### Record set ###
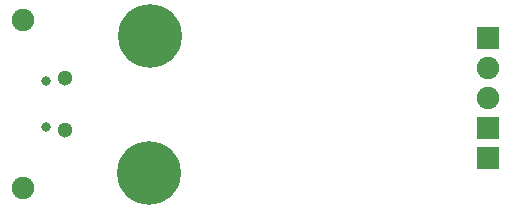
<source format=gbs>
%FSLAX45Y45*%
G04 Gerber Fmt 4.5, Leading zero omitted, Abs format (unit mm)*
G04 Created by KiCad (PCBNEW (2014-07-12 BZR 4289 GOST-COMMITTERS)-product) date 07.04.2017 13:29:06*
%MOMM*%
G01*
G04 APERTURE LIST*
%ADD10C,0.150000*%
%ADD11C,1.300000*%
%ADD12C,0.800000*%
%ADD13C,1.900000*%
%ADD14R,1.900000X1.900000*%
%ADD15C,5.400000*%
G04 APERTURE END LIST*
D10*
D11*
X9296400Y-6214400D03*
X9296400Y-5774400D03*
D12*
X9130400Y-5799400D03*
X9130400Y-6189400D03*
D13*
X8940800Y-5283200D03*
X8940800Y-6705600D03*
D14*
X12877800Y-6451600D03*
X12877800Y-6197600D03*
D13*
X12877800Y-5943600D03*
D14*
X12877800Y-5435600D03*
D13*
X12877800Y-5689600D03*
D15*
X10007600Y-6575990D03*
X10010200Y-5418040D03*
M02*

</source>
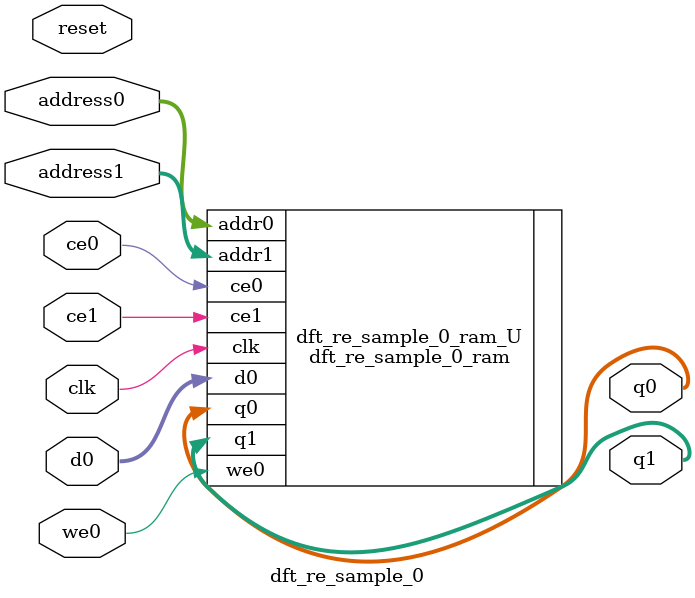
<source format=v>
`timescale 1 ns / 1 ps
module dft_re_sample_0(
    reset,
    clk,
    address0,
    ce0,
    we0,
    d0,
    q0,
    address1,
    ce1,
    q1);

parameter DataWidth = 32'd32;
parameter AddressRange = 32'd8;
parameter AddressWidth = 32'd3;
input reset;
input clk;
input[AddressWidth - 1:0] address0;
input ce0;
input we0;
input[DataWidth - 1:0] d0;
output[DataWidth - 1:0] q0;
input[AddressWidth - 1:0] address1;
input ce1;
output[DataWidth - 1:0] q1;



dft_re_sample_0_ram dft_re_sample_0_ram_U(
    .clk( clk ),
    .addr0( address0 ),
    .ce0( ce0 ),
    .we0( we0 ),
    .d0( d0 ),
    .q0( q0 ),
    .addr1( address1 ),
    .ce1( ce1 ),
    .q1( q1 ));

endmodule

</source>
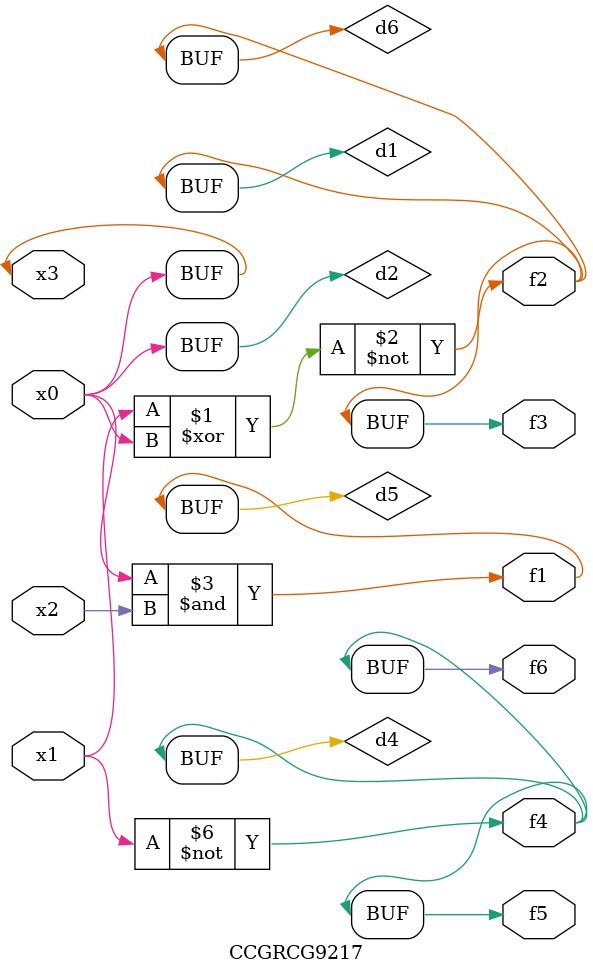
<source format=v>
module CCGRCG9217(
	input x0, x1, x2, x3,
	output f1, f2, f3, f4, f5, f6
);

	wire d1, d2, d3, d4, d5, d6;

	xnor (d1, x1, x3);
	buf (d2, x0, x3);
	nand (d3, x0, x2);
	not (d4, x1);
	nand (d5, d3);
	or (d6, d1);
	assign f1 = d5;
	assign f2 = d6;
	assign f3 = d6;
	assign f4 = d4;
	assign f5 = d4;
	assign f6 = d4;
endmodule

</source>
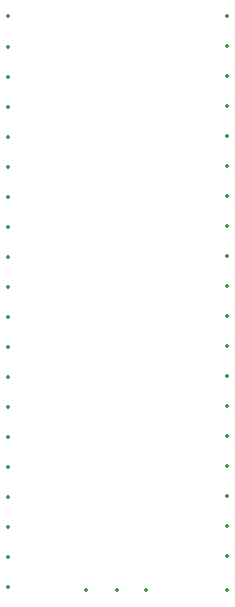
<source format=gbo>
%TF.GenerationSoftware,KiCad,Pcbnew,8.0.8*%
%TF.CreationDate,2025-02-11T11:30:28+05:30*%
%TF.ProjectId,my-template,6d792d74-656d-4706-9c61-74652e6b6963,rev?*%
%TF.SameCoordinates,Original*%
%TF.FileFunction,Legend,Bot*%
%TF.FilePolarity,Positive*%
%FSLAX46Y46*%
G04 Gerber Fmt 4.6, Leading zero omitted, Abs format (unit mm)*
G04 Created by KiCad (PCBNEW 8.0.8) date 2025-02-11 11:30:28*
%MOMM*%
%LPD*%
G01*
G04 APERTURE LIST*
%ADD10C,0.350000*%
G04 APERTURE END LIST*
D10*
X149702600Y-111925600D03*
X149702600Y-109021600D03*
X149702600Y-106481600D03*
X149702600Y-103941600D03*
X149702600Y-101401600D03*
X149702600Y-98861600D03*
X149702600Y-96321600D03*
X149702600Y-93781600D03*
X149702600Y-91241600D03*
X149702600Y-88701600D03*
X149702600Y-86161600D03*
X149702600Y-83621600D03*
X149702600Y-81081600D03*
X149702600Y-78541600D03*
X149702600Y-76001600D03*
X149702600Y-73461600D03*
X149702600Y-70921600D03*
X149702600Y-68381600D03*
X149702600Y-65841600D03*
X149702600Y-63301600D03*
X137702600Y-111901600D03*
X140342600Y-111901600D03*
X142782600Y-111901600D03*
X131102600Y-63301600D03*
X131102600Y-65886600D03*
X131102600Y-68426600D03*
X131102600Y-70966600D03*
X131102600Y-73506600D03*
X131102600Y-76046600D03*
X131102600Y-78586600D03*
X131102600Y-81126600D03*
X131102600Y-83666600D03*
X131102600Y-86206600D03*
X131102600Y-88746600D03*
X131102600Y-91286600D03*
X131102600Y-93826600D03*
X131102600Y-96366600D03*
X131102600Y-98906600D03*
X131102600Y-101446600D03*
X131102600Y-103986600D03*
X131102600Y-106526600D03*
X131102600Y-109066600D03*
X131102600Y-111606600D03*
M02*

</source>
###
→ Task statement: The entries are to be transcribed word for word, without their images.

→ Result for this exercise:
<source format=gbs>
%FSLAX45Y45*%
G04 Gerber Fmt 4.5, Leading zero omitted, Abs format (unit mm)*
G04 Created by KiCad (PCBNEW (2014-07-12 BZR 4289 GOST-COMMITTERS)-product) date 07.04.2017 13:29:06*
%MOMM*%
G01*
G04 APERTURE LIST*
%ADD10C,0.150000*%
%ADD11C,1.300000*%
%ADD12C,0.800000*%
%ADD13C,1.900000*%
%ADD14R,1.900000X1.900000*%
%ADD15C,5.400000*%
G04 APERTURE END LIST*
D10*
D11*
X9296400Y-6214400D03*
X9296400Y-5774400D03*
D12*
X9130400Y-5799400D03*
X9130400Y-6189400D03*
D13*
X8940800Y-5283200D03*
X8940800Y-6705600D03*
D14*
X12877800Y-6451600D03*
X12877800Y-6197600D03*
D13*
X12877800Y-5943600D03*
D14*
X12877800Y-5435600D03*
D13*
X12877800Y-5689600D03*
D15*
X10007600Y-6575990D03*
X10010200Y-5418040D03*
M02*

</source>
<source format=v>
`timescale 1 ns / 1 ps
module dft_re_sample_0(
    reset,
    clk,
    address0,
    ce0,
    we0,
    d0,
    q0,
    address1,
    ce1,
    q1);

parameter DataWidth = 32'd32;
parameter AddressRange = 32'd8;
parameter AddressWidth = 32'd3;
input reset;
input clk;
input[AddressWidth - 1:0] address0;
input ce0;
input we0;
input[DataWidth - 1:0] d0;
output[DataWidth - 1:0] q0;
input[AddressWidth - 1:0] address1;
input ce1;
output[DataWidth - 1:0] q1;



dft_re_sample_0_ram dft_re_sample_0_ram_U(
    .clk( clk ),
    .addr0( address0 ),
    .ce0( ce0 ),
    .we0( we0 ),
    .d0( d0 ),
    .q0( q0 ),
    .addr1( address1 ),
    .ce1( ce1 ),
    .q1( q1 ));

endmodule

</source>
<source format=v>
module CCGRCG9217(
	input x0, x1, x2, x3,
	output f1, f2, f3, f4, f5, f6
);

	wire d1, d2, d3, d4, d5, d6;

	xnor (d1, x1, x3);
	buf (d2, x0, x3);
	nand (d3, x0, x2);
	not (d4, x1);
	nand (d5, d3);
	or (d6, d1);
	assign f1 = d5;
	assign f2 = d6;
	assign f3 = d6;
	assign f4 = d4;
	assign f5 = d4;
	assign f6 = d4;
endmodule

</source>
<source format=gbo>
%TF.GenerationSoftware,KiCad,Pcbnew,8.0.8*%
%TF.CreationDate,2025-02-11T11:30:28+05:30*%
%TF.ProjectId,my-template,6d792d74-656d-4706-9c61-74652e6b6963,rev?*%
%TF.SameCoordinates,Original*%
%TF.FileFunction,Legend,Bot*%
%TF.FilePolarity,Positive*%
%FSLAX46Y46*%
G04 Gerber Fmt 4.6, Leading zero omitted, Abs format (unit mm)*
G04 Created by KiCad (PCBNEW 8.0.8) date 2025-02-11 11:30:28*
%MOMM*%
%LPD*%
G01*
G04 APERTURE LIST*
%ADD10C,0.350000*%
G04 APERTURE END LIST*
D10*
X149702600Y-111925600D03*
X149702600Y-109021600D03*
X149702600Y-106481600D03*
X149702600Y-103941600D03*
X149702600Y-101401600D03*
X149702600Y-98861600D03*
X149702600Y-96321600D03*
X149702600Y-93781600D03*
X149702600Y-91241600D03*
X149702600Y-88701600D03*
X149702600Y-86161600D03*
X149702600Y-83621600D03*
X149702600Y-81081600D03*
X149702600Y-78541600D03*
X149702600Y-76001600D03*
X149702600Y-73461600D03*
X149702600Y-70921600D03*
X149702600Y-68381600D03*
X149702600Y-65841600D03*
X149702600Y-63301600D03*
X137702600Y-111901600D03*
X140342600Y-111901600D03*
X142782600Y-111901600D03*
X131102600Y-63301600D03*
X131102600Y-65886600D03*
X131102600Y-68426600D03*
X131102600Y-70966600D03*
X131102600Y-73506600D03*
X131102600Y-76046600D03*
X131102600Y-78586600D03*
X131102600Y-81126600D03*
X131102600Y-83666600D03*
X131102600Y-86206600D03*
X131102600Y-88746600D03*
X131102600Y-91286600D03*
X131102600Y-93826600D03*
X131102600Y-96366600D03*
X131102600Y-98906600D03*
X131102600Y-101446600D03*
X131102600Y-103986600D03*
X131102600Y-106526600D03*
X131102600Y-109066600D03*
X131102600Y-111606600D03*
M02*

</source>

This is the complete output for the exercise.